(Before-and-after change records)
--- --- ---

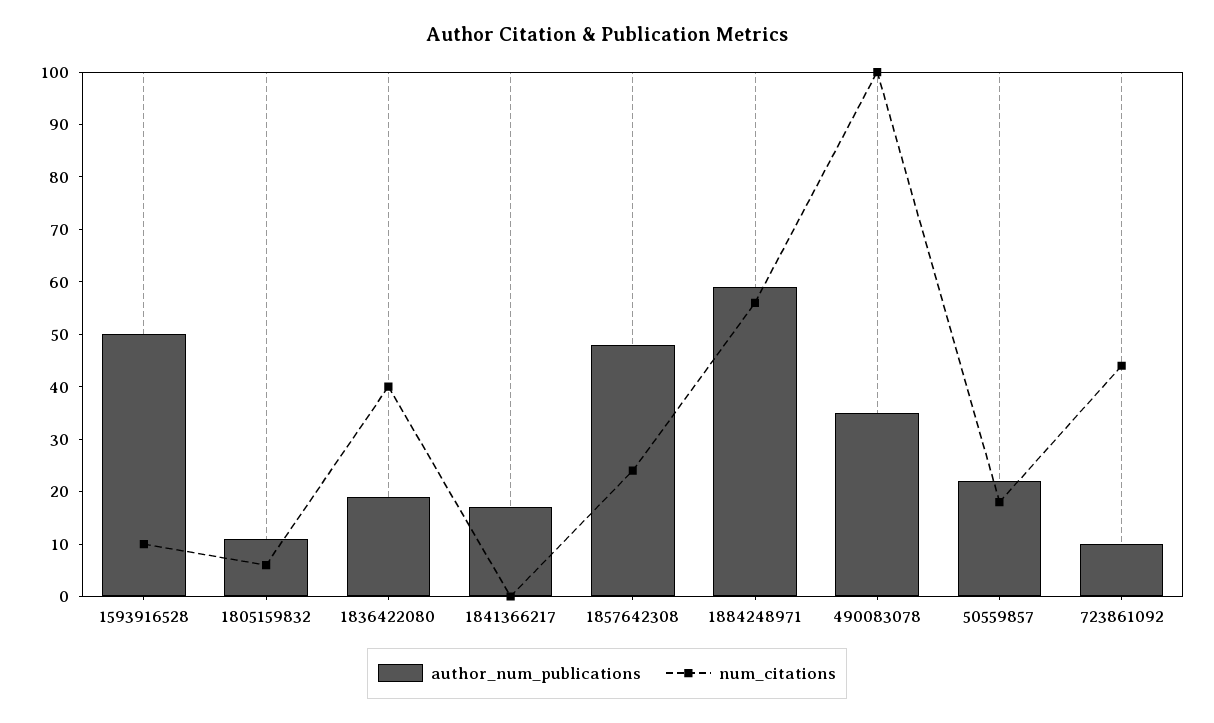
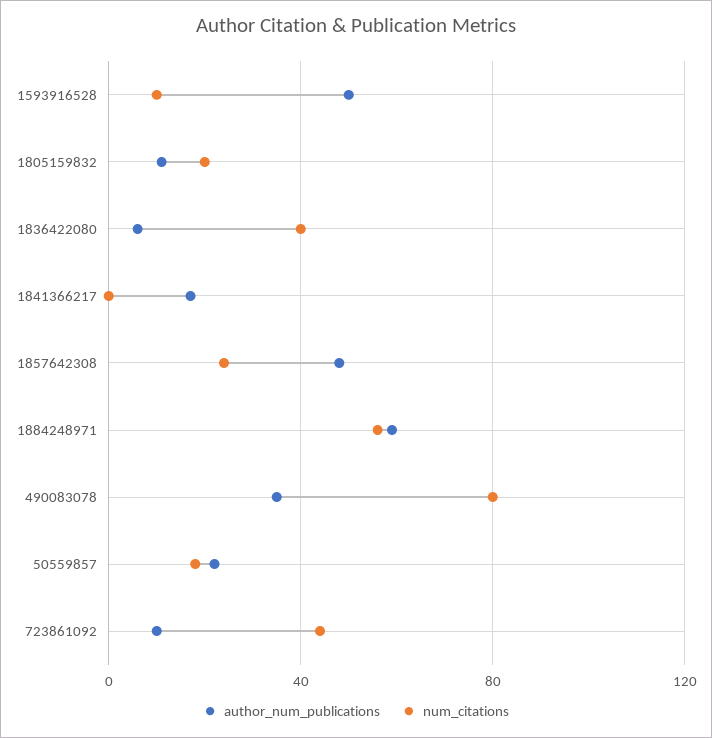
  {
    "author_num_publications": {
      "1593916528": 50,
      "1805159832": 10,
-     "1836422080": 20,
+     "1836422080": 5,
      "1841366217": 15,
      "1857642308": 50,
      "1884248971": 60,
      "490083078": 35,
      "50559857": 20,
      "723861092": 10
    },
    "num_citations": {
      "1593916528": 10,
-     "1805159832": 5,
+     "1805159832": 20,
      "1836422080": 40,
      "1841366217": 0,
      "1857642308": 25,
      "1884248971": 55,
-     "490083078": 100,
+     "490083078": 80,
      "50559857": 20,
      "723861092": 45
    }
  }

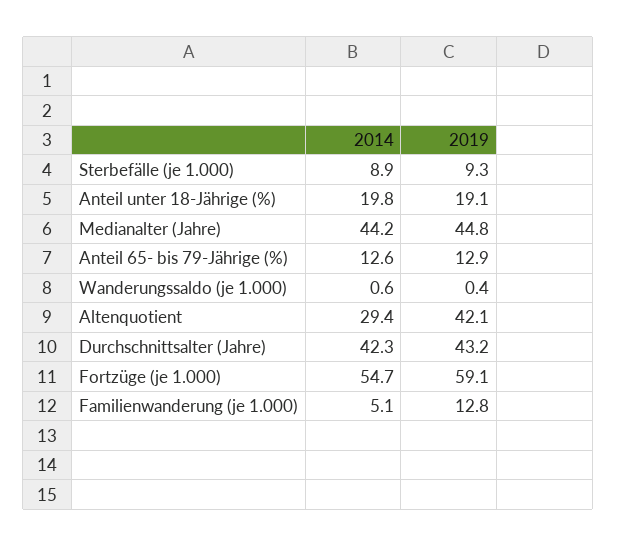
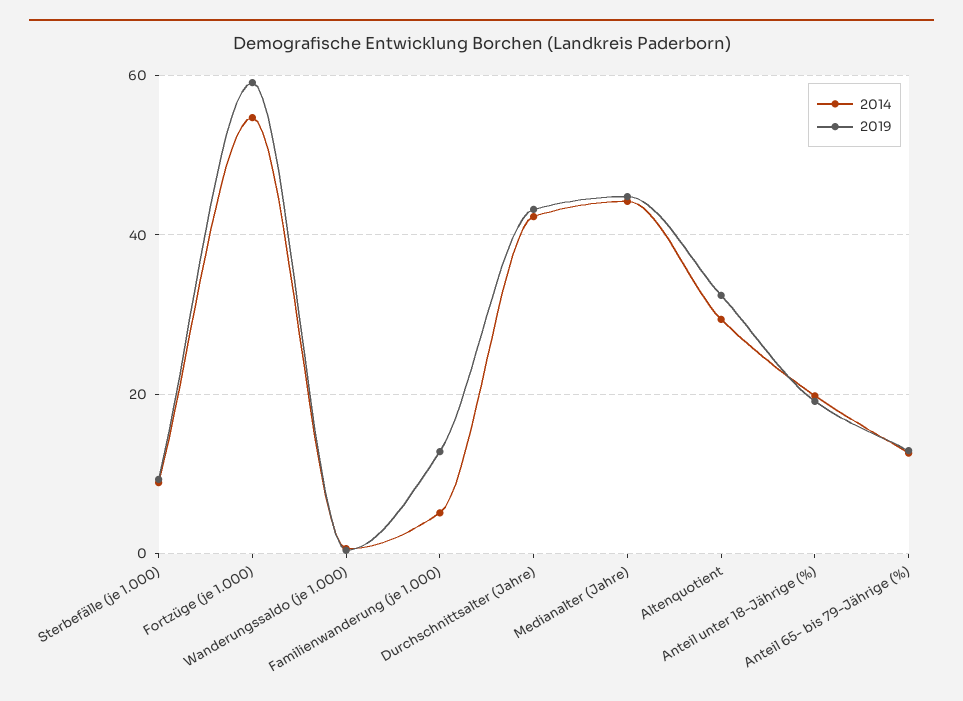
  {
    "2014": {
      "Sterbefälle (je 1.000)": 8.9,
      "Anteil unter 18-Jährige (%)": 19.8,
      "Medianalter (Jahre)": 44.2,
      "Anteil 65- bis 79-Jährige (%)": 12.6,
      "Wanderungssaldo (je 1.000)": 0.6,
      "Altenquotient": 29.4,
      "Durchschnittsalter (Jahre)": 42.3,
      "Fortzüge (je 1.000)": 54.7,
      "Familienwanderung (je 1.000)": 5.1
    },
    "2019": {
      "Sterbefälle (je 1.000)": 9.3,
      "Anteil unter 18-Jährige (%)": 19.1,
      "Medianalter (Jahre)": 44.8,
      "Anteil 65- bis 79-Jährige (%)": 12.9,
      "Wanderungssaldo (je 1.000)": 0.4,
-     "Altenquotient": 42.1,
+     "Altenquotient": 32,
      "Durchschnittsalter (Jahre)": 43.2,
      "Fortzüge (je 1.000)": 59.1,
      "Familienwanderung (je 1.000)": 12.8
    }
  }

--- --- ---

[WHAT YOU NEED TO DO]: Lines that hold the word "Altenquotient" are the ones to copy from the entries above.

[TASK SOLUTION]:
      "Altenquotient": 29.4,
-     "Altenquotient": 42.1,
+     "Altenquotient": 32,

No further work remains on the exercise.